Situated in the heart of Jaffna town, and walking distance to the market, the Fort, the railway station and the bus depot, Cosy's is usually recommended to tourists. They're a hotel (a rather low-end, low key one), and a restaurant which has pretty decent fare. In addition to Jaffna cuisine, they also serve up Indian and Chinese.
We tried a naan each of different varieties (garlic, butter, and chilli, though they got the chilli wrong and billed us for a 'kashmiri' naan which included lots of ketchup and diced tomatoes), a couple of curries and a veg dish. We'd ordered a Jaffna crab curry as well, which we were rather excited to try and compare with what we've had at the Yarl Eat House, which is one of our Colombo favourites for affordable and delicious food.
The naans are priced between Rs. 160 (for the plain ones) to Rs. 220 for the Kashmiri one. They were all served in a nice bread basket, and were warm and soft — quite good as far as naans go, except for the Kashmiri naan which had a layer of oversweet ketchup slathered over it and wasn't very appealing.
We kept that one aside and stuck to the other naans, which went really well with the Chettinad Chicken (Rs. 540) and the Crab Curry (Rs. 530), both packed with spices. The Chettinad Chicken was mouthwatering, literally, because of how much heat was packed into it.
The chicken itself was less meaty than what we're accustomed to in Colombo, but from previous visits up North and from what friends have said, I figure that the tiny pieces of meat is a Northern thing. The sauce/ gravy the crab came in wasn't as overpowering as the chicken was, so the meat was soft, succulent, and retained its crabby taste.
The Brinjal Bharatha (Rs. 260) was also well prepared, but didn't have the smoky flavour I've heard it described as having. The dish in itself is a somewhat dry eggplant curry, prepped with a lot of onions, tomatoes, and other herbs and spices. We sadly didn't do justice to this dish because we were focused on the crab, and also because the portions were rather larger than what we expected so there was a bit too much.
The Prawn Pakoda (Rs. 490) is an appetizer, and we should've taken it as a snack to backpack with instead. It's a huge portion (not complaining) of batterfried bits of prawns.
To be fair, over 70% of the dish was just batter and deep fried onions (also in batter), but it was still a good dish with a misleading name. It's crispy and oily, and can be coupled with plain naans as well.

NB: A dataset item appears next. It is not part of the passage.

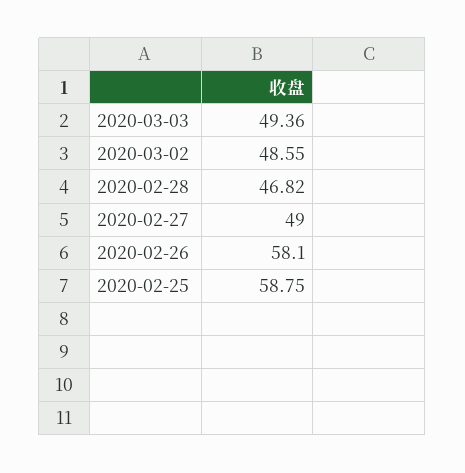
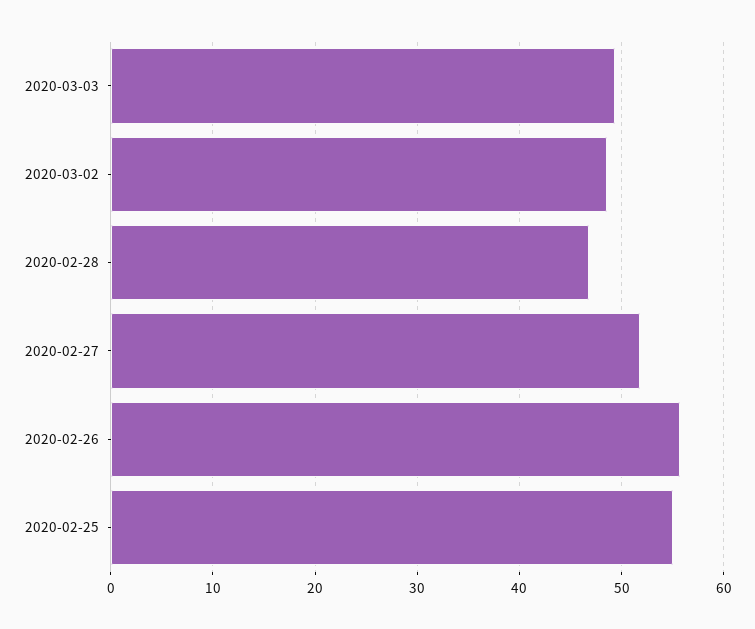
2020-02-27: 49 -> 52
2020-02-26: 58.1 -> 56
2020-02-25: 58.75 -> 55

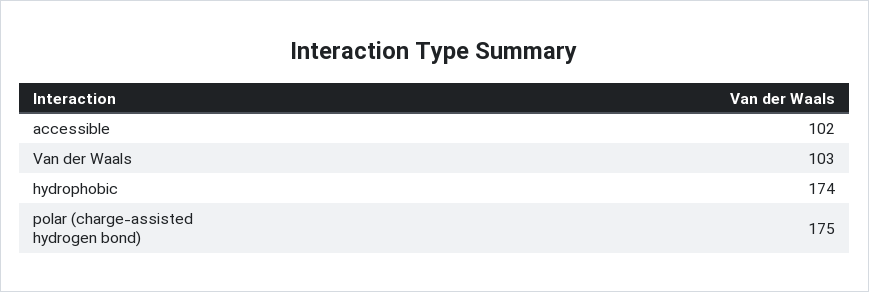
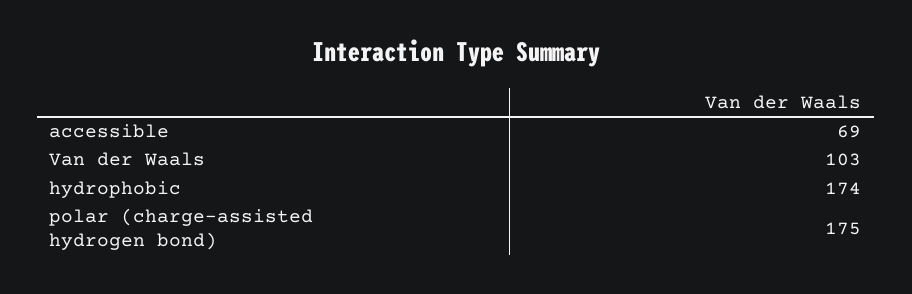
accessible: 102 -> 69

Service is rather slow, with about 20 minutes waiting time before either food or drinks are brought to the table, but the waitstaff are pleasant and helpful. Not all of them are fluent in English or Sinhala, so brush up on local lingo a bit if possible.
We love the outdoor seating area because it's fashioned in the style of old houses which had a courtyard in the middle of the building. In this case, the tables and chairs were placed all around it, with old photographs (similar to ones seen in FB's Old Ceylon page) strung up and highlighted as well. The place isn't maintained to the best of standards, so it's a bit shabby and run down, but not in a way that puts you off.
The worst is the mosquitoes, so slather yourselves in citronella oil or mosquito repellant to keep them at bay.
Decent food, okay prices. Cosy was once one of the best recommended places around, but we were told that standards have dropped. Having been there, we can safely say that the food isn't outstanding, but it's one of the few places in which you can get an extensive (and non-veg) menu in the area. We recommend the crab.